Esercizi proposti =
a: Secondo la recensione di "Carrie", con quale film Kimberly Peirce aveva ottenuto un forte successo di critica?
b: Stabilisci se ciascuna affermazione concorda con la recensione di "Carrie". Motiva ogni risposta citando le parole decisive del testo. (i) La prima versione del film fu diretta da Brian De Palma. (ii) Nel nuovo adattamento lo spavento è molto intenso. (iii) Il sequel uscito nei tardi Novanta lasciò una grande traccia.
c: Elenca tutti gli attori e le attrici nominati nella recensione di "Carrie".

LO SGUARDO DI SATANA-CARRIE
(Carrie,USA 2013)
DI KIMBERLY PEIRCE
Con CHLOE-GRACE MORETZ,Julianne Moore,Gabriella Wilde,Judy Greer.
HORROR
Ventisette anni dopo la prima versione diretta da Brian De Palma (che fu sia il primo vero successo commerciale per il regista,che la prima volta al cinema per uno scritto dell'autore del Maine),è tornato sugli schermi un adattamento del romanzo di Stephen King,"Carrie".Affidato questa volta ad una regista,la Kimberly Peirce che colse un forte successo di critica con "Boys don't cry",con Chloe-Grace Moretz nel ruolo della sventurata protagonista,al posto di Sissy Spacek,e Julianne Moore in quello della psicotica madre di Carrie,che fu di Piper Laurie.Quando uscì,"Carrie" fu uno degli horror che cambiarono i codici,e le "regole d'ingaggio" del genere presso il pubblico:tematiche più profonde,un'ambientazione nel mondo giovanile,e una capacità più netta del solito di sottolineare come si facesse paura,anche per parlar d'altro (nello specifico sia i danni di una religiosità cieca e ossessiva,che la crudeltà dell'emarginazione del "diverso" della comunità,oltre che,naturalmente,il controcanto tragico di un potere insolito).Oggi,dopo un sequel apocrifo,che uscì nei tardi Novanta,senza lasciar gran traccia,è un film tutto sommato ben gestito,in cui lo spavento latita,e si cerca maggiormente la dimensione più fantastica,con una più spettacolare illustrazione della potenza telecinetica di Carrie,ma meno impressionante,perchè è sempre vero che il cinema se non mostra troppo,può inquietare ancor di più chi guarda.Non sfigurano nè la lanciatissima Moretz,nè l'attivissima Moore,in ruoli peraltro già ben resi da Spacek e Laurie,ma si dubita che venga fuori un altro John Travolta in uno dei maschietti comprimari,e con tutto il rispetto per la Peirce,la mano di De Palma rivelava un maggior talento registico,anche,appunto,nella scelta (un pò forzata per motivi di limiti tecnologici e di budget) di non essere eloquenti del tutto circa la furia vendicatrice della protagonista.Rimane la pietà naturale per un essere umano cresciuto nell'ignoranza,e nel senso di colpa assurdo e "originale",che,in uno dei più bei romanzi kinghiani,scaturisce a fiotti,in un finale toccante e agghiacciante allo stesso tempo.

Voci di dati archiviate

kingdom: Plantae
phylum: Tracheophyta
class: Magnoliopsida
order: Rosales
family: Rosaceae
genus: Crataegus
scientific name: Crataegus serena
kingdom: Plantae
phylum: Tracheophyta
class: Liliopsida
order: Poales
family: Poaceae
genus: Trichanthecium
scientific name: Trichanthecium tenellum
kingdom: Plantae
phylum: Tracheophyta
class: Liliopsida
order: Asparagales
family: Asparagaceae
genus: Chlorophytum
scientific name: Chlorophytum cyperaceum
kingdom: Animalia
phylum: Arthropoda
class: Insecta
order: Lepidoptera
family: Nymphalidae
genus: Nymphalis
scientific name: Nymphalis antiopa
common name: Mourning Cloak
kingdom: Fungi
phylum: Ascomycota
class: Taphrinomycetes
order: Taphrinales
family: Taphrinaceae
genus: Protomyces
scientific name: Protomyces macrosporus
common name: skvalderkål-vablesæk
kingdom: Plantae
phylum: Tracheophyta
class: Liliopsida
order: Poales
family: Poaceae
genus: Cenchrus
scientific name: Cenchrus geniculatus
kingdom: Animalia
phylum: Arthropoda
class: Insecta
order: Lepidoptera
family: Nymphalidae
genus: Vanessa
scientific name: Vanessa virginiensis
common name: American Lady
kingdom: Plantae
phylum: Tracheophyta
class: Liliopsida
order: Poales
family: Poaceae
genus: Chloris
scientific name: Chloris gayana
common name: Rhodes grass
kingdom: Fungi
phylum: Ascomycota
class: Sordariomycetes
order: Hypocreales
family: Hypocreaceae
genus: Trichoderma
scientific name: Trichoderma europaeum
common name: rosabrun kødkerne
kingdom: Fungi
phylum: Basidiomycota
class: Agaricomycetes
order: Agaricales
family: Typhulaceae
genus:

Soluzioni degli esercizi =
a: Con "Boys don't cry".

b:
(i) Sì: "Ventisette anni dopo la prima versione diretta da Brian De Palma".
(ii) No: "in cui lo spavento latita".
(iii) No: "che uscì nei tardi Novanta,senza lasciar gran traccia".

c: Chloe-Grace Moretz, Julianne Moore, Gabriella Wilde, Judy Greer, Sissy Spacek, Piper Laurie, John Travolta.